El joven diestro extremeño Ginés Marín cortó una sola oreja, aunque aún se le pidiera una segunda, de un lote de toros de Domingo Hernández y Garcigrande que, por su gran clase o bravura, ayer en Madrid le pusieron en bandeja de plata un triunfo de gran rotundidad.

Aunque con ambos hizo los méritos justos para haberse llevado un trofeo, y poder haber abierto así la Puerta Grande, Marín no llegó a cuajar ni a aprovechar al completo a ninguno de los dos, lejos del nivel que exigían y ofrecían, y que le hubiera llevado a lograr un éxito indiscutible.
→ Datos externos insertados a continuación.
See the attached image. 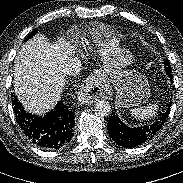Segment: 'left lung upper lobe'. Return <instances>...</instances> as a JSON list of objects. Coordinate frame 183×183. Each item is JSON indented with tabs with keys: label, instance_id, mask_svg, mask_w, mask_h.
<instances>
[{
	"label": "left lung upper lobe",
	"instance_id": "obj_1",
	"mask_svg": "<svg viewBox=\"0 0 183 183\" xmlns=\"http://www.w3.org/2000/svg\"><path fill=\"white\" fill-rule=\"evenodd\" d=\"M164 63H165V66H166V67H165V70H166L168 67H170V65H169V61H168V60H165V62H164Z\"/></svg>",
	"mask_w": 183,
	"mask_h": 183
}]
</instances>
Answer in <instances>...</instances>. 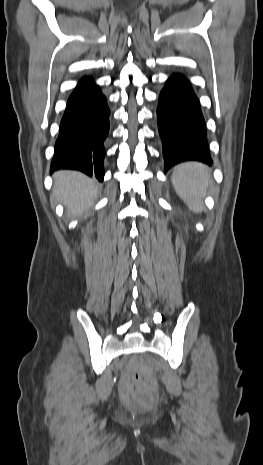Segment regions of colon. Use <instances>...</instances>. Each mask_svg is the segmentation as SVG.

Las virtudes del tercero, de Domingo Hernández, fueron evidentes desde que tomó el primer capotazo: una total entrega al tomar los engaños con el hocico a ras de arena y, además, con una suavidad y una clase suprema a la hora de repetir sus largas embestidas.

No se entendió, por tanto, que, después de haberlo cuajado a la verónica, abriera la faena de muleta con muletazos tan secos y cortantes que, aun así, no mermaron ni un gramo la calidad del ejemplar. Mientras duraron las inercias de esas nítidas arrancadas en las primeras tandas de pases, el extremeño pegó pases cómoda y ligeramente al aire del toro. Y cuando estas mermaron, cuando había que engancharlas con temple y entrega, tendió a meterse en la pala del pitón con una falta de sinceridad que el animal no merecía. También mató de un espadazo al sexto, pero precedido de un pinchazo que, probablemente, fue el clavo al que se agarró el presidente para no darle la segunda oreja.